Traders Magazine Online News, July 13, 2017

John D'Antona Jr.

Come January 1, traders are likely to find that massive numbers of European stocks will be banned from the most-popular methods of dark trading. That’s the conclusion of a new Rosenblatt Securities report analyzing the potential impact of dark-pool regulations set to go live next year as part of revisions to the European Union’s Markets in Financial Instruments Directive.

The report, titled “Shedding Light on MiFID II’s Dark Volume Caps,” takes an in-depth look at how the new rules could affect trading in 757 stocks across 18 major European indexes. Bats Europe, a CBOE Holdings, Inc. company and the region’s largest equities exchange operator, provided the data for the report.

The double volume-cap rules trigger bans on certain types of dark trading when such transactions account for 4% of the total activity (over the past 12 months) in that security on an individual dark venue, or 8% of total trading in that stock market-wide. Securities breaching the 4% venue-specific cap are subject to a 6-month ban on the venue in question. Issues exceeding the 8% market-wide cap trigger a 6-month dark-trading ban market-wide.
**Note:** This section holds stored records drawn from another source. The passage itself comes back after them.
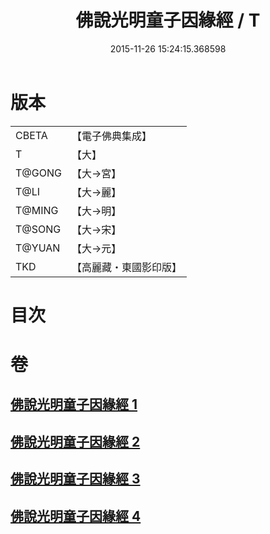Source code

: #+TITLE: 佛說光明童子因緣經 / T
#+DATE: 2015-11-26 15:24:15.368598
* 版本
 |     CBETA|【電子佛典集成】|
 |         T|【大】     |
 |    T@GONG|【大→宮】   |
 |      T@LI|【大→麗】   |
 |    T@MING|【大→明】   |
 |    T@SONG|【大→宋】   |
 |    T@YUAN|【大→元】   |
 |       TKD|【高麗藏・東國影印版】|

* 目次
* 卷
** [[file:KR6i0180_001.txt][佛說光明童子因緣經 1]]
** [[file:KR6i0180_002.txt][佛說光明童子因緣經 2]]
** [[file:KR6i0180_003.txt][佛說光明童子因緣經 3]]
** [[file:KR6i0180_004.txt][佛說光明童子因緣經 4]]
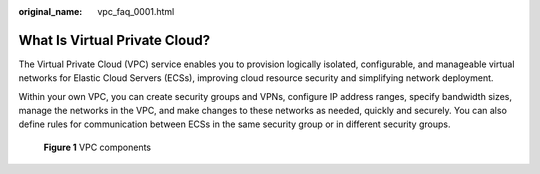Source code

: :original_name: vpc_faq_0001.html

.. _vpc_faq_0001:

What Is Virtual Private Cloud?
==============================

The Virtual Private Cloud (VPC) service enables you to provision logically isolated, configurable, and manageable virtual networks for Elastic Cloud Servers (ECSs), improving cloud resource security and simplifying network deployment.

Within your own VPC, you can create security groups and VPNs, configure IP address ranges, specify bandwidth sizes, manage the networks in the VPC, and make changes to these networks as needed, quickly and securely. You can also define rules for communication between ECSs in the same security group or in different security groups.


.. figure:: /_static/images/en-us_image_0209606948.png
   :alt: **Figure 1** VPC components


   **Figure 1** VPC components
Key findings from the report include:

  • Nearly three-quarters of all stocks measured breached the 8% market-wide cap
  • UK and Irish stocks were heavily affected — 89% of FTSE 100 and FTSE 250 stocks, and 85% of Ireland’s ISEQ 20 constituents, exceeded the 8% cap
  • Less-liquid issues are likely to suffer disproportionately under the caps: 83% of mid-cap index constituents breached the 8% threshold, compared with 67% of large-cap index constituents
  • Individual dark pools surpassed 4% of total volume in a security 394 times, but there were only two instances in which an issue that did not trigger the 8% threshold breached the 4% cap

“The dark volume caps are probably the most consequential aspect of MiFID II for equity traders on day one, but there’s been very little visibility into how impactful they’ll be,” said Justin Schack, a Managing Director and Partner at Rosenblatt who heads the firm’s market-structure group. “We hope this report will illuminate things for institutional investors, as well as other market participants.”

“It’s particularly notable that the caps appear likely to disproportionately affect less-liquid stocks,” said Anish Puaar, Vice President and European Market Structure Analyst at Rosenblatt, who authored the report. “These names are already difficult to trade, which makes dark pools an appealing alternative for buy-side traders seeking to minimize information leakage and market impact. It will be interesting to see how restrictions on trading these stocks in the dark affect investor outcomes under MiFID II.”